DATA SUPPLIED Block Start

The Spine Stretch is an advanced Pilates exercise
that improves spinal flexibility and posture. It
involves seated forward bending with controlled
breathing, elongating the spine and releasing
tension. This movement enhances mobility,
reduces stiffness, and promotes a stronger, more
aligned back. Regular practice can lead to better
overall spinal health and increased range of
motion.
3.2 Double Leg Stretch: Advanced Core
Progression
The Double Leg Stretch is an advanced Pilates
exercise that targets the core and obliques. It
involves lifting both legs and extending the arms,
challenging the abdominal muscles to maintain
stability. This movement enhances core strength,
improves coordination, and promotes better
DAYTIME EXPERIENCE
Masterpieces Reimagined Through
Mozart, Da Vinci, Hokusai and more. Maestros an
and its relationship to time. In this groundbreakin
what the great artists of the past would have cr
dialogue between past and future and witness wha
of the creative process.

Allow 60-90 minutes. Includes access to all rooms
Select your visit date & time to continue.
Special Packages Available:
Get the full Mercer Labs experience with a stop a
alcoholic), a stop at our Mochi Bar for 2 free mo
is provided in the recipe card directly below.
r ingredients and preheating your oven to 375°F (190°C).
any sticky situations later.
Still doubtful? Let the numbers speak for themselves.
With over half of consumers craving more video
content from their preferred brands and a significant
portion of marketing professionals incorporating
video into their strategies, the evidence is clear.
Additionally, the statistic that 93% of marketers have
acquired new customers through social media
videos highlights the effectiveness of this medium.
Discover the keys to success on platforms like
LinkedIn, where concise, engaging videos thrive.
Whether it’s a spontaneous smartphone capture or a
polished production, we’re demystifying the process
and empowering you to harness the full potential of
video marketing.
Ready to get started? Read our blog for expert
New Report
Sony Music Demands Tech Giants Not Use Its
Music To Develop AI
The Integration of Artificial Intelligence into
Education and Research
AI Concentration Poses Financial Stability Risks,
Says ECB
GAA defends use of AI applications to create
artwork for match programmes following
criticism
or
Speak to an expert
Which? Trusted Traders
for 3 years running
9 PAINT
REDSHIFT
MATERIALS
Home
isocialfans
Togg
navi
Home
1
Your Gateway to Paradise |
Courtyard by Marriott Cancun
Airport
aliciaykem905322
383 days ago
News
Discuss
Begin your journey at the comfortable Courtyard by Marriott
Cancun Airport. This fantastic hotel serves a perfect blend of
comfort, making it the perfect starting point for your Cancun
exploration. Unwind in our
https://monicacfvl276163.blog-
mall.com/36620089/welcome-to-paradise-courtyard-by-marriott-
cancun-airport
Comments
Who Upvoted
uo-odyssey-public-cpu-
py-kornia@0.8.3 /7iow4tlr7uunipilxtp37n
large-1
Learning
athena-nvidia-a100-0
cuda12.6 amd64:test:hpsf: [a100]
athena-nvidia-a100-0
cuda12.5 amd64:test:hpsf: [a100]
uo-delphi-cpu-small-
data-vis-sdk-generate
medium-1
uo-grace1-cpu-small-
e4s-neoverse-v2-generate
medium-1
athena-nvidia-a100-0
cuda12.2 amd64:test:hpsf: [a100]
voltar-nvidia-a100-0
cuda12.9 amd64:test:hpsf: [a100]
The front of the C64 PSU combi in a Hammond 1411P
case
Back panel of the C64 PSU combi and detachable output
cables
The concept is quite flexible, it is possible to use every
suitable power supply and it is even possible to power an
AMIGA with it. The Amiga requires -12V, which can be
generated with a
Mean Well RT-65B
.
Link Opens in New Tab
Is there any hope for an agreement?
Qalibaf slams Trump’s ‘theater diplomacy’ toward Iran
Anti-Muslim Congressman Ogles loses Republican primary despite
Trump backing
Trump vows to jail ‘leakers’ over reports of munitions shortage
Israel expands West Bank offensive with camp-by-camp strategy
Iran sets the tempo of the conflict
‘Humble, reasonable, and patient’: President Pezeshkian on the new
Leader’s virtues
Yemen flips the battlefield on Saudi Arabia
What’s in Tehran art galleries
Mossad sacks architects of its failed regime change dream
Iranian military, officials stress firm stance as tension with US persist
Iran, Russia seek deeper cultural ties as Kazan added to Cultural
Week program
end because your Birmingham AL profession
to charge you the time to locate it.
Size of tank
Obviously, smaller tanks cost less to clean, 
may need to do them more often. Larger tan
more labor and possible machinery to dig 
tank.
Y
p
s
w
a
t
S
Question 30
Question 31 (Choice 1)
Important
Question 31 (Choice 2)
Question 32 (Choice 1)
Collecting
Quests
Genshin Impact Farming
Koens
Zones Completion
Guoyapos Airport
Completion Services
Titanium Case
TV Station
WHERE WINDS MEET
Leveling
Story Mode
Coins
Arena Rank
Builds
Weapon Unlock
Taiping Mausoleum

DATA SUPPLIED Block End

There is a line with "The Double Leg Stretch is an advanced Pilates" and a line with "Masterpieces Reimagined Through" above. Copy exactly those two lines and all lines between them, with nothing else.

# ANSWER FOR THE TASK
The Double Leg Stretch is an advanced Pilates
exercise that targets the core and obliques. It
involves lifting both legs and extending the arms,
challenging the abdominal muscles to maintain
stability. This movement enhances core strength,
improves coordination, and promotes better
DAYTIME EXPERIENCE
Masterpieces Reimagined Through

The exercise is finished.